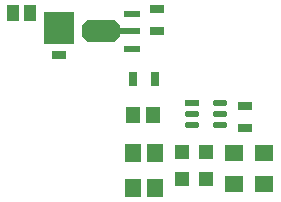
<source format=gbr>
G04*
G04 #@! TF.GenerationSoftware,Altium Limited,Altium Designer,25.8.1 (18)*
G04*
G04 Layer_Color=8421504*
%FSLAX25Y25*%
%MOIN*%
G70*
G04*
G04 #@! TF.SameCoordinates,A2030EB1-7BB1-480F-B386-6677E5CB5BAE*
G04*
G04*
G04 #@! TF.FilePolarity,Positive*
G04*
G01*
G75*
%ADD13R,0.05118X0.02756*%
%ADD14R,0.05512X0.02362*%
%ADD15R,0.10000X0.10512*%
%ADD16R,0.03937X0.05315*%
%ADD17R,0.02756X0.05118*%
%ADD18R,0.06496X0.05512*%
%ADD19R,0.04528X0.04528*%
G04:AMPARAMS|DCode=20|XSize=48.81mil|YSize=20.7mil|CornerRadius=10.35mil|HoleSize=0mil|Usage=FLASHONLY|Rotation=0.000|XOffset=0mil|YOffset=0mil|HoleType=Round|Shape=RoundedRectangle|*
%AMROUNDEDRECTD20*
21,1,0.04881,0.00000,0,0,0.0*
21,1,0.02811,0.02070,0,0,0.0*
1,1,0.02070,0.01405,0.00000*
1,1,0.02070,-0.01405,0.00000*
1,1,0.02070,-0.01405,0.00000*
1,1,0.02070,0.01405,0.00000*
%
%ADD20ROUNDEDRECTD20*%
%ADD21R,0.07087X0.02362*%
G04:AMPARAMS|DCode=22|XSize=74.8mil|YSize=125.98mil|CornerRadius=0mil|HoleSize=0mil|Usage=FLASHONLY|Rotation=270.000|XOffset=0mil|YOffset=0mil|HoleType=Round|Shape=Octagon|*
%AMOCTAGOND22*
4,1,8,0.06299,0.01870,0.06299,-0.01870,0.04429,-0.03740,-0.04429,-0.03740,-0.06299,-0.01870,-0.06299,0.01870,-0.04429,0.03740,0.04429,0.03740,0.06299,0.01870,0.0*
%
%ADD22OCTAGOND22*%

%ADD23R,0.05000X0.03000*%
%ADD24R,0.05512X0.06102*%
%ADD25R,0.04881X0.02070*%
%ADD26R,0.04743X0.05363*%
D13*
X388546Y396000D02*
D03*
Y403480D02*
D03*
X418000Y371240D02*
D03*
Y363760D02*
D03*
D14*
X380505Y401906D02*
D03*
Y390094D02*
D03*
D15*
X355900Y397270D02*
D03*
D16*
X346453Y402201D02*
D03*
X340547D02*
D03*
D17*
X388046Y380000D02*
D03*
X380565D02*
D03*
D18*
X414275Y345258D02*
D03*
Y355494D02*
D03*
X424500Y345161D02*
D03*
Y355397D02*
D03*
D19*
X405000Y355987D02*
D03*
X397000Y355986D02*
D03*
X405000Y346735D02*
D03*
X397000Y346734D02*
D03*
D20*
X400411Y368574D02*
D03*
X409589Y372314D02*
D03*
X400411Y364834D02*
D03*
X409589D02*
D03*
Y368574D02*
D03*
D21*
X379718Y396000D02*
D03*
D22*
X369875D02*
D03*
D23*
X356000Y388015D02*
D03*
D24*
X380565Y343811D02*
D03*
X388046D02*
D03*
X388046Y355397D02*
D03*
X380565D02*
D03*
D25*
X400411Y372314D02*
D03*
D26*
X387265Y368046D02*
D03*
X380566D02*
D03*
M02*

</source>
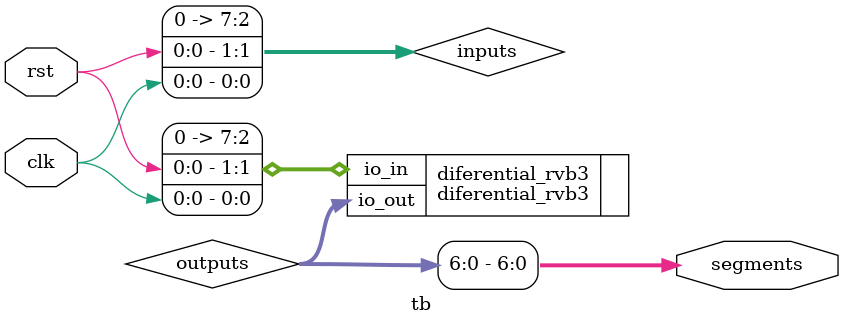
<source format=v>
`default_nettype none
`timescale 1ns/1ps

/*
this testbench just instantiates the module and makes some convenient wires
that can be driven / tested by the cocotb test.py
*/

module tb (
    // testbench is controlled by test.py
    input clk,
    input rst,
    output [6:0] segments
   );

    // this part dumps the trace to a vcd file that can be viewed with GTKWave
    initial begin
        $dumpfile ("tb.vcd");
        $dumpvars (0, tb);
        #1;
    end

    // wire up the inputs and outputs
    wire [7:0] inputs = {6'b0, rst, clk};
    wire [7:0] outputs;
    assign segments = outputs[6:0];

    // instantiate the DUT
    diferential_rvb3 diferential_rvb3(
        `ifdef GL_TEST
            .vccd1( 1'b1),
            .vssd1( 1'b0),
        `endif
        .io_in  (inputs),
        .io_out (outputs)
        );

endmodule

</source>
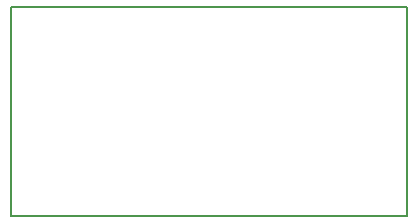
<source format=gm1>
G04 MADE WITH FRITZING*
G04 WWW.FRITZING.ORG*
G04 DOUBLE SIDED*
G04 HOLES PLATED*
G04 CONTOUR ON CENTER OF CONTOUR VECTOR*
%ASAXBY*%
%FSLAX23Y23*%
%MOIN*%
%OFA0B0*%
%SFA1.0B1.0*%
%ADD10R,1.328370X0.706543*%
%ADD11C,0.008000*%
%ADD10C,0.008*%
%LNCONTOUR*%
G90*
G70*
G54D10*
G54D11*
X4Y703D02*
X1324Y703D01*
X1324Y4D01*
X4Y4D01*
X4Y703D01*
D02*
G04 End of contour*
M02*
</source>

→ **What the task asks**:
Leave out the pictures and set down everything else in the entries above exactly.

→ **Answer area**:
<source format=gbr>
G04*
G04 #@! TF.GenerationSoftware,Altium Limited,Altium Designer,25.8.1 (18)*
G04*
G04 Layer_Color=8421504*
%FSLAX25Y25*%
%MOIN*%
G70*
G04*
G04 #@! TF.SameCoordinates,A2030EB1-7BB1-480F-B386-6677E5CB5BAE*
G04*
G04*
G04 #@! TF.FilePolarity,Positive*
G04*
G01*
G75*
%ADD13R,0.05118X0.02756*%
%ADD14R,0.05512X0.02362*%
%ADD15R,0.10000X0.10512*%
%ADD16R,0.03937X0.05315*%
%ADD17R,0.02756X0.05118*%
%ADD18R,0.06496X0.05512*%
%ADD19R,0.04528X0.04528*%
G04:AMPARAMS|DCode=20|XSize=48.81mil|YSize=20.7mil|CornerRadius=10.35mil|HoleSize=0mil|Usage=FLASHONLY|Rotation=0.000|XOffset=0mil|YOffset=0mil|HoleType=Round|Shape=RoundedRectangle|*
%AMROUNDEDRECTD20*
21,1,0.04881,0.00000,0,0,0.0*
21,1,0.02811,0.02070,0,0,0.0*
1,1,0.02070,0.01405,0.00000*
1,1,0.02070,-0.01405,0.00000*
1,1,0.02070,-0.01405,0.00000*
1,1,0.02070,0.01405,0.00000*
%
%ADD20ROUNDEDRECTD20*%
%ADD21R,0.07087X0.02362*%
G04:AMPARAMS|DCode=22|XSize=74.8mil|YSize=125.98mil|CornerRadius=0mil|HoleSize=0mil|Usage=FLASHONLY|Rotation=270.000|XOffset=0mil|YOffset=0mil|HoleType=Round|Shape=Octagon|*
%AMOCTAGOND22*
4,1,8,0.06299,0.01870,0.06299,-0.01870,0.04429,-0.03740,-0.04429,-0.03740,-0.06299,-0.01870,-0.06299,0.01870,-0.04429,0.03740,0.04429,0.03740,0.06299,0.01870,0.0*
%
%ADD22OCTAGOND22*%

%ADD23R,0.05000X0.03000*%
%ADD24R,0.05512X0.06102*%
%ADD25R,0.04881X0.02070*%
%ADD26R,0.04743X0.05363*%
D13*
X388546Y396000D02*
D03*
Y403480D02*
D03*
X418000Y371240D02*
D03*
Y363760D02*
D03*
D14*
X380505Y401906D02*
D03*
Y390094D02*
D03*
D15*
X355900Y397270D02*
D03*
D16*
X346453Y402201D02*
D03*
X340547D02*
D03*
D17*
X388046Y380000D02*
D03*
X380565D02*
D03*
D18*
X414275Y345258D02*
D03*
Y355494D02*
D03*
X424500Y345161D02*
D03*
Y355397D02*
D03*
D19*
X405000Y355987D02*
D03*
X397000Y355986D02*
D03*
X405000Y346735D02*
D03*
X397000Y346734D02*
D03*
D20*
X400411Y368574D02*
D03*
X409589Y372314D02*
D03*
X400411Y364834D02*
D03*
X409589D02*
D03*
Y368574D02*
D03*
D21*
X379718Y396000D02*
D03*
D22*
X369875D02*
D03*
D23*
X356000Y388015D02*
D03*
D24*
X380565Y343811D02*
D03*
X388046D02*
D03*
X388046Y355397D02*
D03*
X380565D02*
D03*
D25*
X400411Y372314D02*
D03*
D26*
X387265Y368046D02*
D03*
X380566D02*
D03*
M02*

</source>
<source format=v>
`default_nettype none
`timescale 1ns/1ps

/*
this testbench just instantiates the module and makes some convenient wires
that can be driven / tested by the cocotb test.py
*/

module tb (
    // testbench is controlled by test.py
    input clk,
    input rst,
    output [6:0] segments
   );

    // this part dumps the trace to a vcd file that can be viewed with GTKWave
    initial begin
        $dumpfile ("tb.vcd");
        $dumpvars (0, tb);
        #1;
    end

    // wire up the inputs and outputs
    wire [7:0] inputs = {6'b0, rst, clk};
    wire [7:0] outputs;
    assign segments = outputs[6:0];

    // instantiate the DUT
    diferential_rvb3 diferential_rvb3(
        `ifdef GL_TEST
            .vccd1( 1'b1),
            .vssd1( 1'b0),
        `endif
        .io_in  (inputs),
        .io_out (outputs)
        );

endmodule

</source>
<source format=gm1>
G04 MADE WITH FRITZING*
G04 WWW.FRITZING.ORG*
G04 DOUBLE SIDED*
G04 HOLES PLATED*
G04 CONTOUR ON CENTER OF CONTOUR VECTOR*
%ASAXBY*%
%FSLAX23Y23*%
%MOIN*%
%OFA0B0*%
%SFA1.0B1.0*%
%ADD10R,1.328370X0.706543*%
%ADD11C,0.008000*%
%ADD10C,0.008*%
%LNCONTOUR*%
G90*
G70*
G54D10*
G54D11*
X4Y703D02*
X1324Y703D01*
X1324Y4D01*
X4Y4D01*
X4Y703D01*
D02*
G04 End of contour*
M02*
</source>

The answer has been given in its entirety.